NumPy has some non-obvious behaviors that trip up beginners (and sometimes experts). Understanding these will save you debugging time.

### 1. Views vs Copies

This is the most common source of NumPy bugs. When you slice an array, you get a **view**, not a copy. Modifying the view modifies the original!

In [None]:
# Pitfall 1: Views vs Copies
a = np.array([1, 2, 3, 4, 5])
b = a[1:4]  # This is a VIEW, not a copy!

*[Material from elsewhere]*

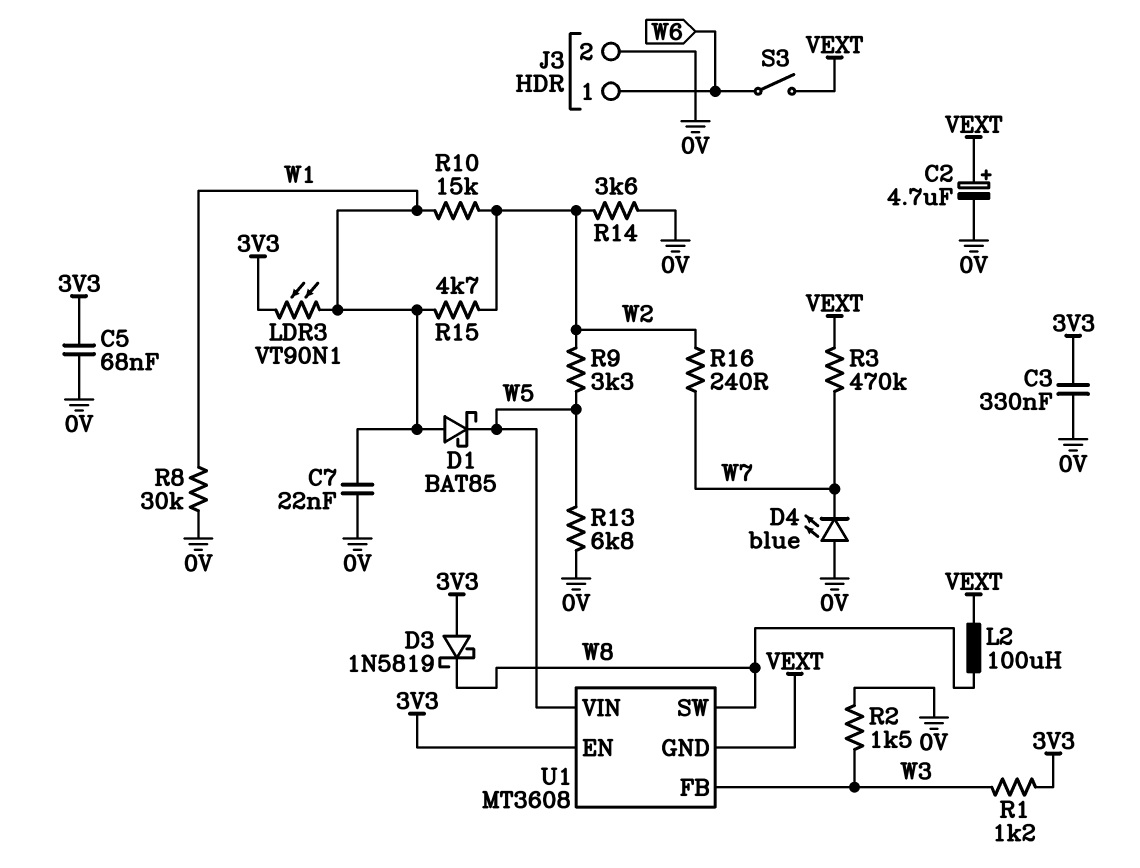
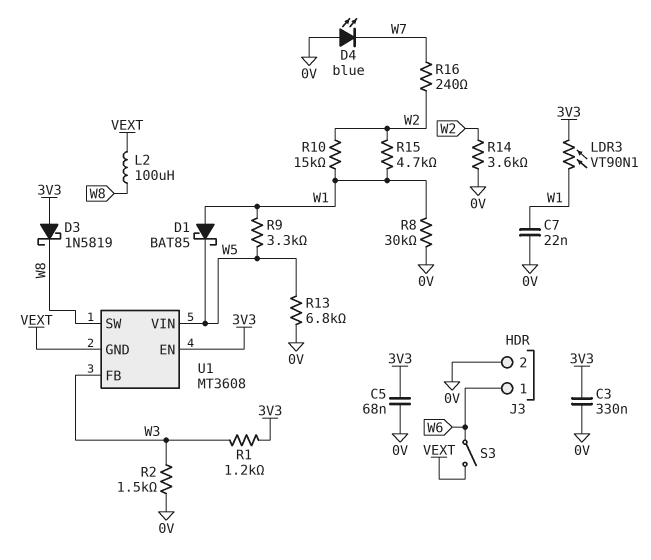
C2: 4.7uF (plus VEXT, minus 0V) -> none
R3: 470k (VEXT, W7) -> none
R9: 3.3k (W2, W5) -> 3.3k (W1, W5)

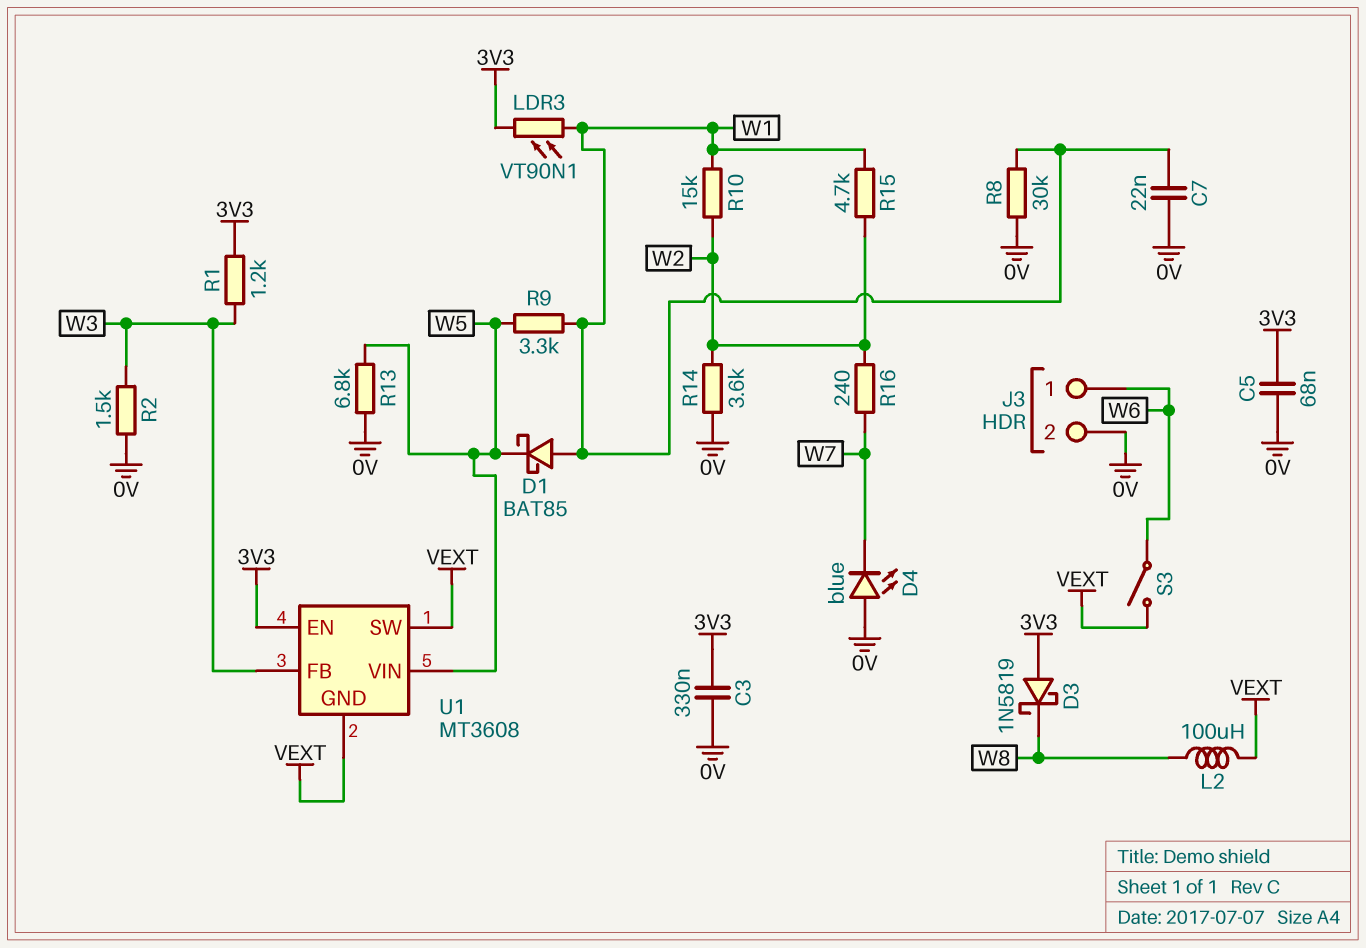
U1 pin SW: W8 -> VEXT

b[0] = 99  # This modifies 'a' too!
print("a:", a)  # [1, 99, 3, 4, 5]

# Use .copy() if you need an independent copy
a = np.array([1, 2, 3, 4, 5])
b = a[1:4].copy()
b[0] = 99
print("a (with copy):", a)  # [1, 2, 3, 4, 5]

In [None]:
# Pitfall 2: Integer division
a = np.array([1, 2, 3])  # Integer array
print("Integer array / 2:", a / 2)  # Fine, returns floats

# But be careful with floor division
print("Integer array // 2:", a // 2)  # Integer division

In [None]:
# Pitfall 3: Shape mismatches
a = np.array([1, 2, 3])
b = np.array([1, 2])  # Different length!

try:
    c = a + b
except ValueError as e:
    print("Error:", e)

## Summary: NumPy Mindset

NumPy requires a different way of thinking about computation. Here's what to remember:

### Core Concepts

| Concept | Key Idea | Why It Matters |
|---------|----------|----------------|
| **Arrays** | Homogeneous, typed containers | 10-100x faster than lists |
| **Vectorization** | Operate on entire arrays | Eliminates slow Python loops |
| **Broadcasting** | Automatic shape matching | Clean code, fewer bugs |
| **Views** | Slices share memory | Fast, but be careful with modifications |

### When to Use NumPy

- Any numerical computation with arrays of numbers
- Building blocks for machine learning features
- Scientific calculations (physics, chemistry, engineering)
- Image and signal processing

### When to Use Pandas Instead

- Tabular data with labeled columns
- Mixed data types (numbers, strings, dates)
- Time series with datetime indices
- Data cleaning and exploration

### Key Takeaways

1. **Think in arrays**: Write operations that apply to whole arrays, not individual elements
2. **Avoid loops**: If you're writing a for loop over array elements, there's probably a better way
3. **Scale matters**: Always scale/normalize features before combining them
4. **Copy when needed**: Use `.copy()` if you need to modify a slice without affecting the original
5. **Seed for reproducibility**: Always set a random seed for reproducible results

## Next Steps

In the next module, we'll learn Pandas, which builds on NumPy to provide labeled data structures for tabular data. If NumPy is the engine, Pandas is the dashboard—same power, but easier to interact with for real-world data.